Здесь нужно нечто сверхсветовое, а лучше мгновенное, как мысль. Жаль, что мысль не материальна и не может переносить информацию. Хотя, кто знает…
Я – мажорный оптимист. Уверен, что наступит тот миг, когда мы, обязательно, вступим в контакт с внеземной цивилизацией и так обогатим, друг друга, что сделаем головокружительный рывок вперёд в развитии своих цивилизаций! Причём, взаимный!
Селенов – оптимист минорный. Он уже будет доволен, как слон, если мы, хотя бы раз в жизни, поймаем сигнал искусственного происхождения. А если ещё удастся его расшифровать, то он будет на седьмом небе от счастья. На большее он не рассчитывает.
А вот Ночной-Светилов себя в ряды оптимистов не определяет. Он, скорее всего, циничный прагматик. В наших бесконечных дискуссиях о внеземных контактах, он участия не принимает, видя в этом занятии мало проку. Этот конченый прагматик, с ухмылочкой, лишь почёсывает за собственным ухом. Точь-в-точь, как центральный персонаж на картине Перова, «Охотники на привале». Для него будет пределом удачи, если получится отделить сигнал искусственного происхождения от естественного «мусора». О расшифровке разумного сигнала речь даже не идёт. Это уже за пределами его мечтаний…
Проверять исправность антенн радиотелескопа я обычно ездил с Селеновым. Ночной-Светилов оставался дома. А домом нашим считалась радиоастрономическая обсерватория. Она включала в себя набор научных, жилых и вспомогательных пространств. Всё это хозяйство было надёжно упрятано под толстым слоем лунного грунта. Он служил дополнительной изоляцией, сводящей на нет воздействие наружной температуры, излучения и мелких метеоритов. Вход в наше подлунное укрытие был выполнен в виде полусферы, с сенсорным запорным механизмом. Рядом с входом размещался ангар для средств передвижения и других технических устройств.

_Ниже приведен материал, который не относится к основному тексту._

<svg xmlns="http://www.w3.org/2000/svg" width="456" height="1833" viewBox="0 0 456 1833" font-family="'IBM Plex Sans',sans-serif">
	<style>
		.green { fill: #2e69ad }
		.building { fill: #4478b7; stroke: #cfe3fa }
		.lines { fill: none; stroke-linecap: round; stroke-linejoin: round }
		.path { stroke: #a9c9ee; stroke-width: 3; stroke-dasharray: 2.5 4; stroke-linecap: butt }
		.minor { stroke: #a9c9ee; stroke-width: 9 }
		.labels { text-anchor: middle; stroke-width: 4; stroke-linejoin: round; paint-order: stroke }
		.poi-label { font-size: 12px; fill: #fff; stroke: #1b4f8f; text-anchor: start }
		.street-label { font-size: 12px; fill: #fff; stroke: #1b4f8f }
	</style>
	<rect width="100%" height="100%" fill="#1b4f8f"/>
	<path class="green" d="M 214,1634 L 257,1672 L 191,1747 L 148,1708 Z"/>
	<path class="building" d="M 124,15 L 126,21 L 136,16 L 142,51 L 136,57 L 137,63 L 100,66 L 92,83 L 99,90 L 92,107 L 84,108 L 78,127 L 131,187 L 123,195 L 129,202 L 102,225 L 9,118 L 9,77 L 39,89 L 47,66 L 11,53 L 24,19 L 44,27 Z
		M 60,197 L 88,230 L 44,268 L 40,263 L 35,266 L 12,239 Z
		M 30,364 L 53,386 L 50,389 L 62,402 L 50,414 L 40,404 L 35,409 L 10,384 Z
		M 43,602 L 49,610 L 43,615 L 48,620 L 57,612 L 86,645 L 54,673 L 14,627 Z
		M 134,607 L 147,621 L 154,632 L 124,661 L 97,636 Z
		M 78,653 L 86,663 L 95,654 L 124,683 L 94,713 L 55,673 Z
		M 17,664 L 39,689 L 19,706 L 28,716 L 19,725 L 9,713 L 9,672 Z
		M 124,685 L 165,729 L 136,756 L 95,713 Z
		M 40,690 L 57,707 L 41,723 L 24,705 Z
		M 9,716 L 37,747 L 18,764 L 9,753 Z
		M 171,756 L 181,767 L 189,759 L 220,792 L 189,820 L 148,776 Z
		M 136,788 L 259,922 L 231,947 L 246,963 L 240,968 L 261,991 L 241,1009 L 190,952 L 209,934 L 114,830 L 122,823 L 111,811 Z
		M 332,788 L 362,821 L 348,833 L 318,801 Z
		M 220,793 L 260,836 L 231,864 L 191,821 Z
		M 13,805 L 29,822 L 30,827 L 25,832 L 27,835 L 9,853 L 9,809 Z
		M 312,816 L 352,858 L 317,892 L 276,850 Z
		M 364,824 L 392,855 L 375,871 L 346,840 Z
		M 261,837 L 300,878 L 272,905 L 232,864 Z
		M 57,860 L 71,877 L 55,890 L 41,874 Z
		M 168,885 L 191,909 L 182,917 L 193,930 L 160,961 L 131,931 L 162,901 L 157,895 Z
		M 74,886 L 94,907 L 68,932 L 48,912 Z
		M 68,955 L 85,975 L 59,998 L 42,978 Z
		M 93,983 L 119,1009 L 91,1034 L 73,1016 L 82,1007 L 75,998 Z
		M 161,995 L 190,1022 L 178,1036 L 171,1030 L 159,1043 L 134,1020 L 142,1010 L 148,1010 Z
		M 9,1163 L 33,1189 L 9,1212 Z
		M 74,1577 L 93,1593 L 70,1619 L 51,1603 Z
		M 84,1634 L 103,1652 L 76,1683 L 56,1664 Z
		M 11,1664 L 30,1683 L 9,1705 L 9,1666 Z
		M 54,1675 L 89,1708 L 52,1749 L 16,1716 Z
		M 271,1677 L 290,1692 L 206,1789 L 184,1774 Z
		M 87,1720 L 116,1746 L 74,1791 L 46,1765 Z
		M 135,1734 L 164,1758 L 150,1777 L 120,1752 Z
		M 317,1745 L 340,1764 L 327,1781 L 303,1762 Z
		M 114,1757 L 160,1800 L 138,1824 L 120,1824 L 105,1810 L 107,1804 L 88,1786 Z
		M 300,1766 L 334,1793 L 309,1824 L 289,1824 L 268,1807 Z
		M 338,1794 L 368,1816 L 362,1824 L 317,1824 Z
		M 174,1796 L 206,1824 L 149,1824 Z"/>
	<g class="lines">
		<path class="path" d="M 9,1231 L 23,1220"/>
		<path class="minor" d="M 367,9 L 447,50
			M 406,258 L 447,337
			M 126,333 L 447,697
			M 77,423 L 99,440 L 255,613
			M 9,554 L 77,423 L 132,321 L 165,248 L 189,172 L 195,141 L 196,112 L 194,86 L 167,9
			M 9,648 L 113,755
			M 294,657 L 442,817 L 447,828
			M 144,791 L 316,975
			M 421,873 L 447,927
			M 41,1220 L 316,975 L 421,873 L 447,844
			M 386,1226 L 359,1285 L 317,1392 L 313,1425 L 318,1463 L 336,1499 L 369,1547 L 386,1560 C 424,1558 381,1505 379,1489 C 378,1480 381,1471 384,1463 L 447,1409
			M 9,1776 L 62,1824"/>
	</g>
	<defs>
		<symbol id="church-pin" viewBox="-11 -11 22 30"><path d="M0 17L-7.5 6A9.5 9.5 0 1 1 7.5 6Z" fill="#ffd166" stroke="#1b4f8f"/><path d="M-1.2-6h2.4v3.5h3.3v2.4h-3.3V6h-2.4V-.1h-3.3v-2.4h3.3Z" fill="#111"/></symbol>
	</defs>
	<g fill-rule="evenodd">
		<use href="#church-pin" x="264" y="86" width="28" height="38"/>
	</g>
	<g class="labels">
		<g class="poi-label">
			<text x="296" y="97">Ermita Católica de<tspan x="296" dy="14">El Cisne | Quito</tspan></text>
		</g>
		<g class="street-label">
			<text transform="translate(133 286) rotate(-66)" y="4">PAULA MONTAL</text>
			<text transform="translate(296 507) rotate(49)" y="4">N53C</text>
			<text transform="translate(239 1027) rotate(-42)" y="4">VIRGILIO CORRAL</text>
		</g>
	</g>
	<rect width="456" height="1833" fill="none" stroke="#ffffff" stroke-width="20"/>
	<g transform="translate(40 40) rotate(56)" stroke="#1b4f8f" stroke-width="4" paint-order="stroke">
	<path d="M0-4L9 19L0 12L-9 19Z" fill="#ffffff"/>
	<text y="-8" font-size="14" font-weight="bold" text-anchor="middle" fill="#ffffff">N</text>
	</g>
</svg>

Наш коллега оставался дома не потому, что он хотел этого. А потому, что того требовала инструкция. В обсерватории должен оставаться хотя бы один человек, чтобы следить за хозяйством. Уж слишком оно сложное и капризное. А он был среди нас самый дисциплинированный и в очках. Традиция не была нарушена и на этот раз.
Мы катили на луноходе по хорошо известному маршруту. Я вёл машину осторожно. Старался, чтобы её не сильно било на ухабах и неровностях. Берёг её ходовую часть. Машина, конечно, была надёжной. Но иногда, всё же, она ломалась. Здесь уже ничего не поделаешь. Все машины ломаются, потому что они из железа.
Мы двигались и тоскливо взирали на пепельно-серый, застывший ландшафт. Перед нами разворачивалась странная, непривычная для земного глаза, панорама.
Я, зевая, лениво заметил:
– Селенов, не правда ли забавно, что все предметы лунного ландшафта одинаково контрастны. И на переднем плане, и у самого горизонта.
Селенов со мной согласился:
– Действительно, забавно. Сколько раз смотрю, столько раз удивляюсь.
И тут мы, неожиданно, заговорили о живописи. На мысль о ней натолкнули виды безвоздушной среды. Селенов улыбнулся сквозь забрало гермошлёма.
– Молодцы художники Прото- и Раннего Ренессанса! Я восхищён ими. На Луне не были, но натуру без воздуха передавали отменно.
Мечтательно прищурил глаза.
– Особенно показательна в этом отношении картина художника Беноццо Гоццоли «Поклонение волхвов». Картина, в композиционном отношении, сложная, многофигурная. Изобилует подробностями. Каждая деталь написана тщательно, почти ювелирно. Изображение многоцветно. Причём, цвета сочетаются они друг с другом довольно гармонично. Уже хорошо чувствуется линейная перспектива.
Улыбнулся.
– Но у этого шедевра живописи есть маленький недостаток. С точки зрения современного человека, разумеется.
– Какой?
– На этой картине все детали прописаны одинаково контрастно, что на переднем плане, что в глубине её. Такое ощущение, что там отсутствует воздух. Или он есть, но абсолютно прозрачен.
Я, с лёгкой иронией, заметил ему в ответ.
– Всё правильно: они тогда ещё не умели изображать его.
Меня тоже потянуло в изобразительно искусство:
– Позже, Леонардо и Рафаэль, с лихвой, исправили этот недостаток.
Селенов шутливо возразил:
– Леонардо и Рафаэль? Подумаешь! Это у них всё от бедности воображения. Они гениально изображали то, что видели. А представить мир без воздуха и показать его на картине, это ещё как надо суметь!
И уже серьёзным тоном завершил свою мысль:
– Конечно же, я согласен с тобой. Мастерское использование ими эффектов воздушной перспективы – это выдающееся достижение в живописи!